Problem to work on:
From the entries, copy every line that carries the string "production".

Data for this task:

========================================

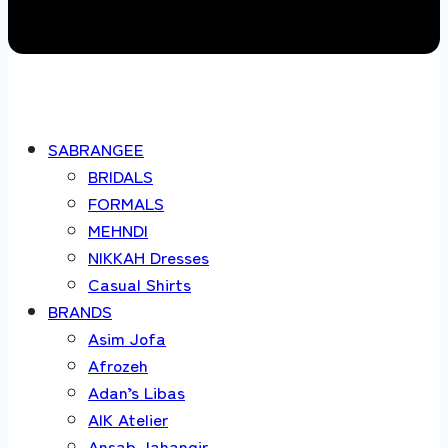
SABRANGEE
BRIDALS
FORMALS
MEHNDI
NIKKAH Dresses
Casual Shirts
BRANDS
Asim Jofa
Afrozeh
Adan’s Libas
AIK Atelier
Ansab Jahangir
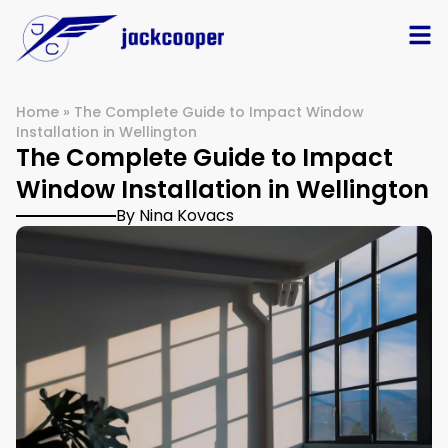
Home
»
The Complete Guide to Impact Window
Installation in Wellington
The Complete Guide to Impact
Window Installation in Wellington
By Nina Kovacs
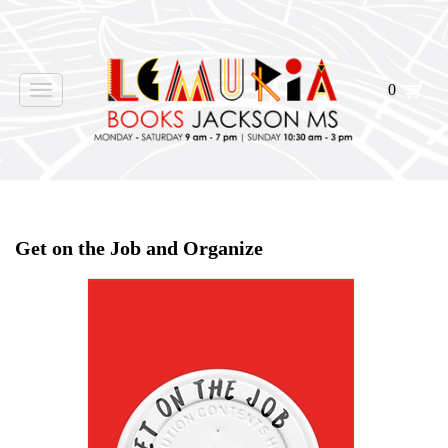
0
Toggle
navigation
Home
>
Shop Books
>
Get on the Job and Organize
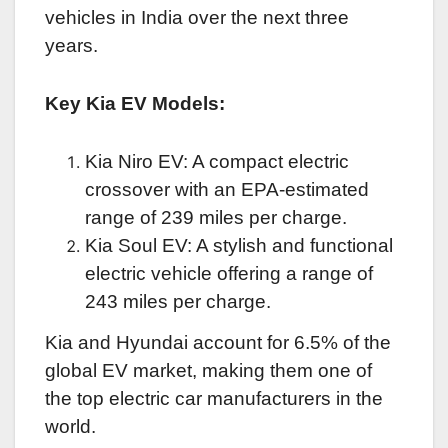
vehicles in India over the next three
years.
Key Kia EV Models:
Kia Niro EV: A compact electric
crossover with an EPA-estimated
range of 239 miles per charge.
Kia Soul EV: A stylish and functional
electric vehicle offering a range of
243 miles per charge.
Kia and Hyundai account for 6.5% of the
global EV market, making them one of
the top electric car manufacturers in the
world.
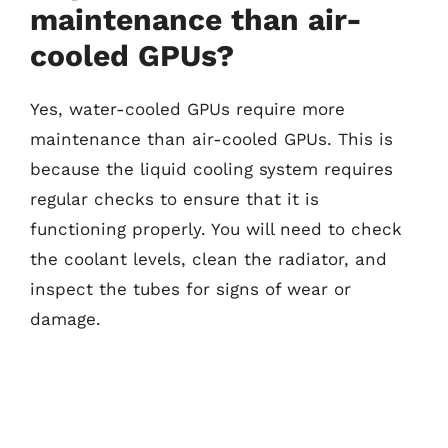
maintenance than air-
cooled GPUs?
Yes, water-cooled GPUs require more
maintenance than air-cooled GPUs. This is
because the liquid cooling system requires
regular checks to ensure that it is
functioning properly. You will need to check
the coolant levels, clean the radiator, and
inspect the tubes for signs of wear or
damage.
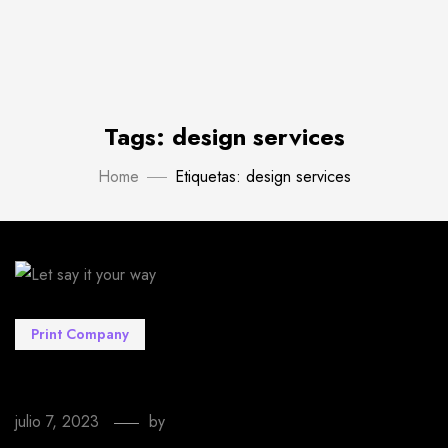
Tags: design services
Home
Etiquetas: design services
Print Company
Let say it your way
julio 7, 2023
by
EmprendeStyle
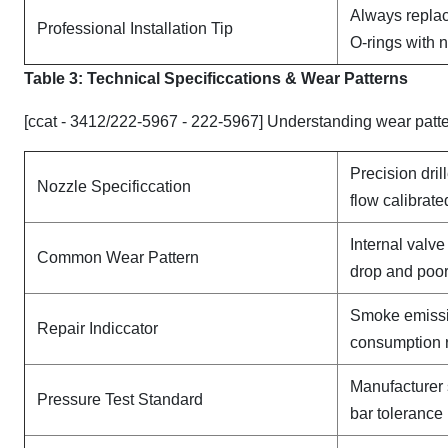
Always replac
Professional Installation Tip
O-rings with 
Table 3: Technical Specifi
ccat
ions & Wear Patterns
[ccat - 3412/222-5967 - 222-5967] Understanding wear patt
Precision dril
Nozzle Specificcation
flow calibrate
Internal valv
Common Wear Pattern
drop and poor
Smoke emissi
Repair Indiccator
consumption 
Manufacturer 
Pressure Test Standard
bar tolerance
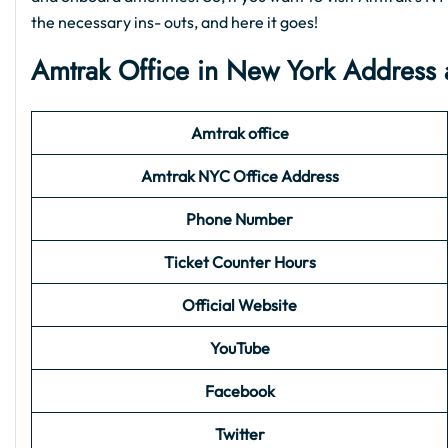
the necessary ins- outs, and here it goes!
Amtrak Office in New York Address 
Amtrak office
Amtrak NYC Office Address
Phone Number
Ticket Counter Hours
Official Website
YouTube
Facebook
Twitter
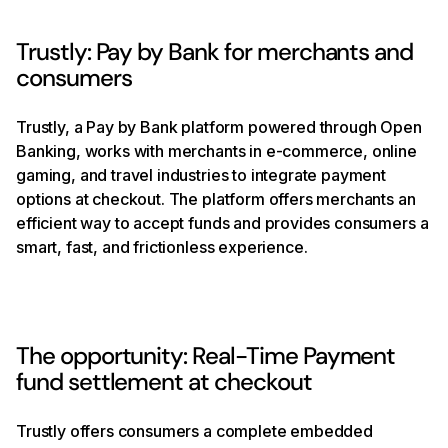
Trustly: Pay by Bank for merchants and
consumers
Trustly, a Pay by Bank platform powered through Open
Banking, works with merchants in e-commerce, online
gaming, and travel industries to integrate payment
options at checkout. The platform offers merchants an
efficient way to accept funds and provides consumers a
smart, fast, and frictionless experience.
The opportunity: Real-Time Payment
fund settlement at checkout
Trustly offers consumers a complete embedded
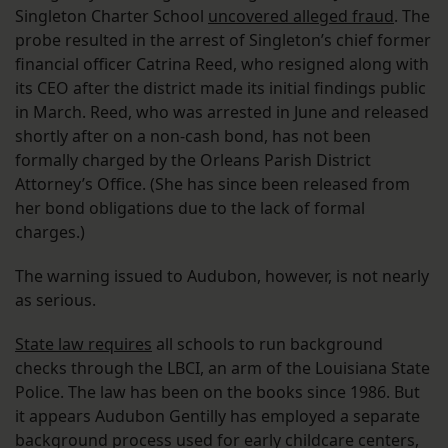
Singleton Charter School
uncovered alleged fraud
. The
probe resulted in the arrest of Singleton’s chief former
financial officer Catrina Reed, who resigned along with
its CEO after the district made its initial findings public
in March. Reed, who was arrested in June and released
shortly after on a non-cash bond, has not been
formally charged by the Orleans Parish District
Attorney’s Office. (She has since been released from
her bond obligations due to the lack of formal
charges.)
The warning issued to Audubon, however, is not nearly
as serious.
State law requires
all schools to run background
checks through the LBCI, an arm of the Louisiana State
Police. The law has been on the books since 1986. But
it appears Audubon Gentilly has employed a separate
background process used for early childcare centers,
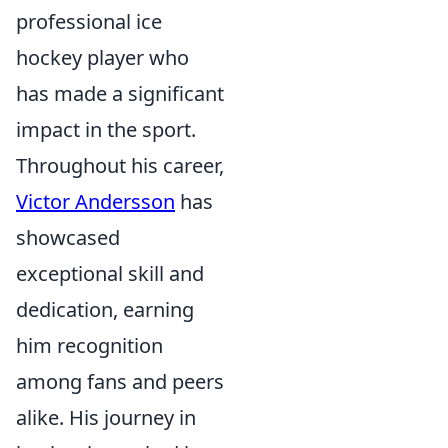
professional ice
hockey player who
has made a significant
impact in the sport.
Throughout his career,
Victor Andersson
has
showcased
exceptional skill and
dedication, earning
him recognition
among fans and peers
alike. His journey in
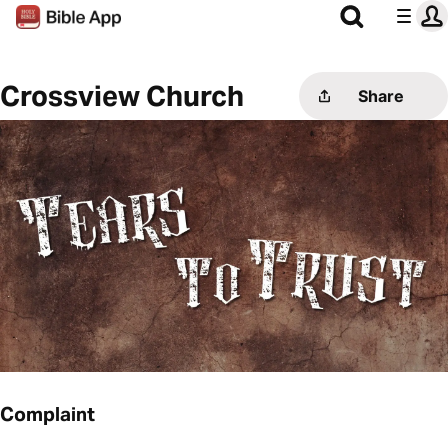
Crossview Church
Share
Complaint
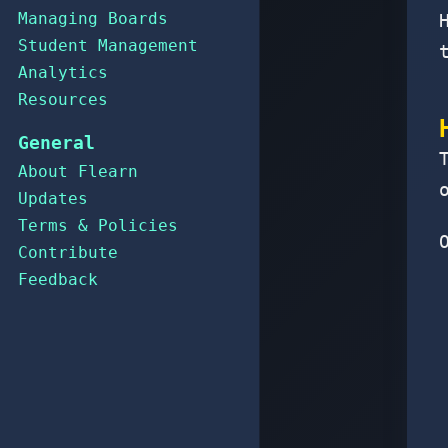
Managing Boards
Student Management
Analytics
Resources
General
About Flearn
Updates
Terms & Policies
Contribute
Feedback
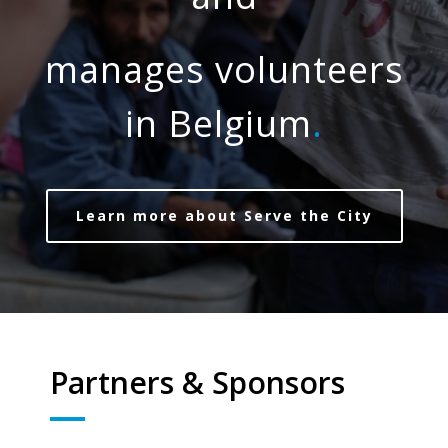
manages volunteers
in Belgium
.
Learn more about Serve the City
Partners & Sponsors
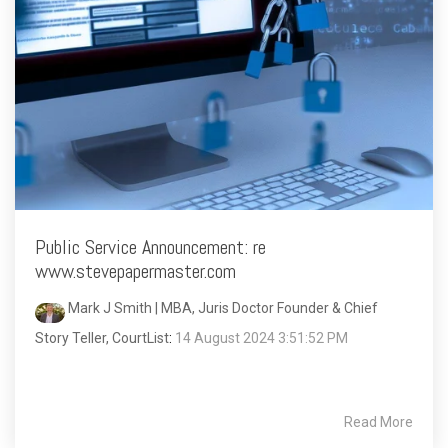
Public Service Announcement: re
www.stevepapermaster.com
Mark J Smith | MBA, Juris Doctor Founder & Chief
Story Teller, CourtList
:
14 August 2024 3:51:52 PM
Read More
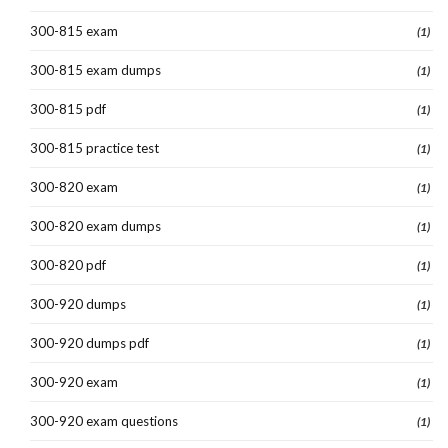
300-815 exam
(1)
300-815 exam dumps
(1)
300-815 pdf
(1)
300-815 practice test
(1)
300-820 exam
(1)
300-820 exam dumps
(1)
300-820 pdf
(1)
300-920 dumps
(1)
300-920 dumps pdf
(1)
300-920 exam
(1)
300-920 exam questions
(1)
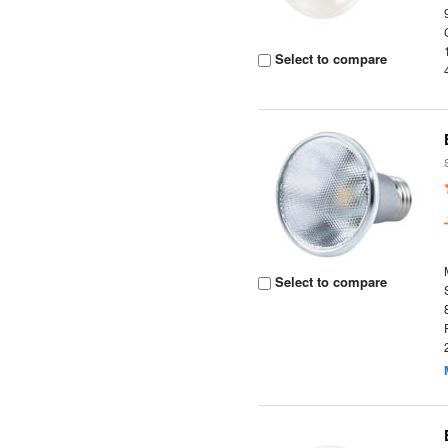
Select to compare
Select to compare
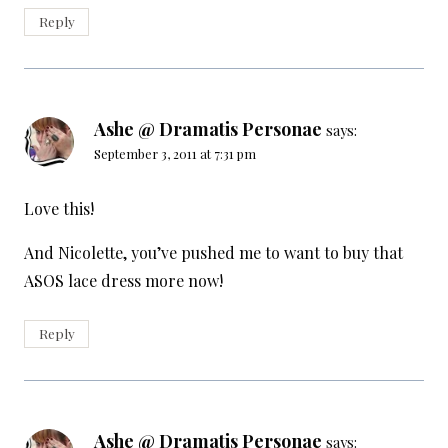
Reply
Ashe @ Dramatis Personae
says:
September 3, 2011 at 7:31 pm
Love this!
And Nicolette, you’ve pushed me to want to buy that
ASOS lace dress more now!
Reply
Ashe @ Dramatis Personae
says:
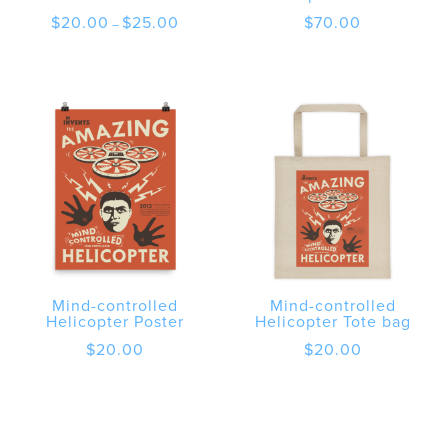
Price
$
20.00
$
25.00
$
70.00
–
range:
$20.00
through
$25.00
Mind-controlled
Mind-controlled
Helicopter Poster
Helicopter Tote bag
$
20.00
$
20.00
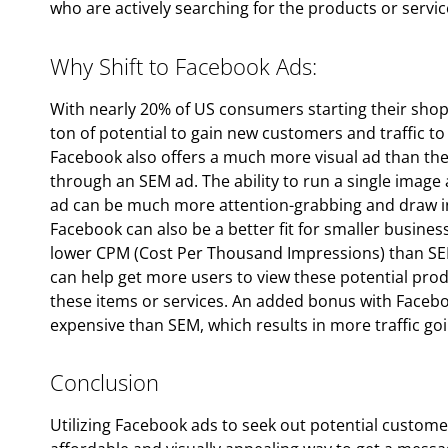
who are actively searching for the products or servic
Why Shift to Facebook Ads:
With nearly 20% of US consumers starting their shop
ton of potential to gain new customers and traffic t
Facebook also offers a much more visual ad than th
through an SEM ad. The ability to run a single image 
ad can be much more attention-grabbing and draw in
Facebook can also be a better fit for smaller busine
lower CPM (Cost Per Thousand Impressions) than SEM 
can help get more users to view these potential prod
these items or services. An added bonus with Facebook
expensive than SEM, which results in more traffic go
Conclusion
Utilizing Facebook ads to seek out potential customers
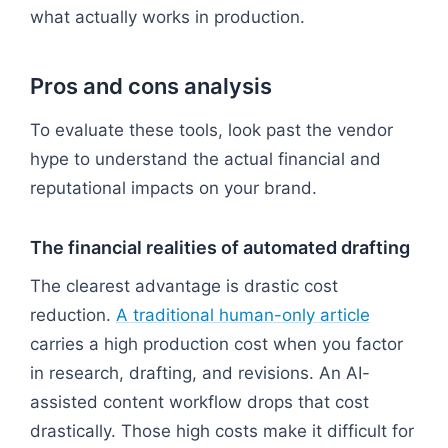
what actually works in production.
Pros and cons analysis
To evaluate these tools, look past the vendor
hype to understand the actual financial and
reputational impacts on your brand.
The financial realities of automated drafting
The clearest advantage is drastic cost
reduction.
A traditional human-only article
carries a high production cost when you factor
in research, drafting, and revisions. An AI-
assisted content workflow drops that cost
drastically. Those high costs make it difficult for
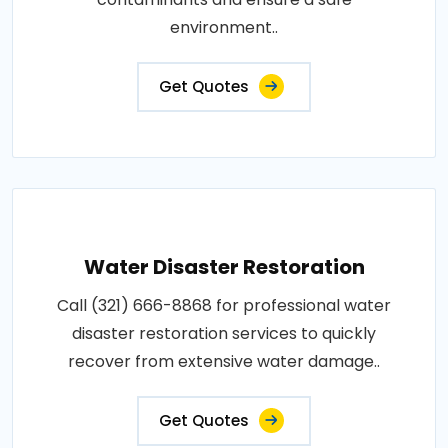
environment..
Get Quotes
Water Disaster Restoration
Call (321) 666-8868 for professional water
disaster restoration services to quickly
recover from extensive water damage..
Get Quotes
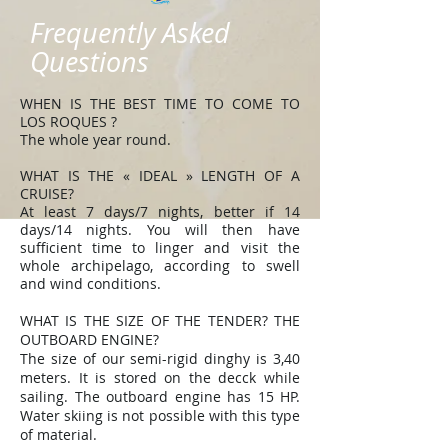
Frequently Asked
Questions
WHEN IS THE BEST TIME TO COME TO
LOS ROQUES ?
The whole year round.
WHAT IS THE « IDEAL » LENGTH OF A
CRUISE?
At least 7 days/7 nights, better if 14
days/14 nights. You will then have
sufficient time to linger and visit the
whole archipelago, according to swell
and wind conditions.
WHAT IS THE SIZE OF THE TENDER? THE
OUTBOARD ENGINE?
The size of our semi-rigid dinghy is 3,40
meters. It is stored on the decck while
sailing. The outboard engine has 15 HP.
Water skiing is not possible with this type
of material.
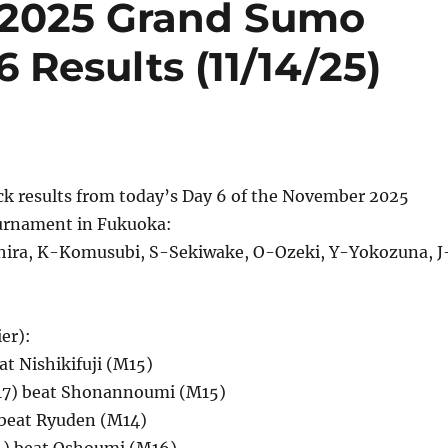
2025 Grand Sumo
Results (11/14/25)
ck results from today’s Day 6 of the November 2025
rnament in Fukuoka:
ira, K-Komusubi, S-Sekiwake, O-Ozeki, Y-Yokozuna, J
er):
at Nishikifuji (M15)
7) beat Shonannoumi (M15)
beat Ryuden (M14)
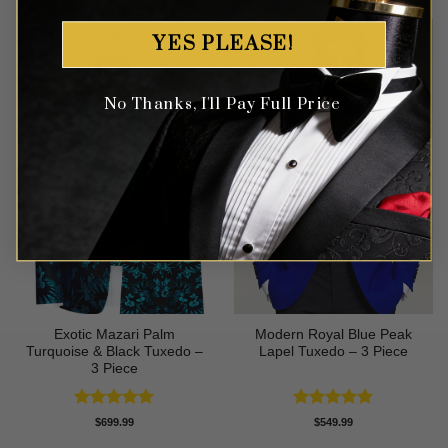
YES PLEASE!
No Thanks, I'll Pay Full Price
Exotic Mazari Palm
Modern Royal Blue Peak
Turquoise & Black Tuxedo –
Lapel Tuxedo – 3 Piece
3 Piece
Rated
5
Rated
5
$
699.99
$
549.99
out of 5
out of 5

========================================

Solution for this task:
what actually works in production.
carries a high production cost when you factor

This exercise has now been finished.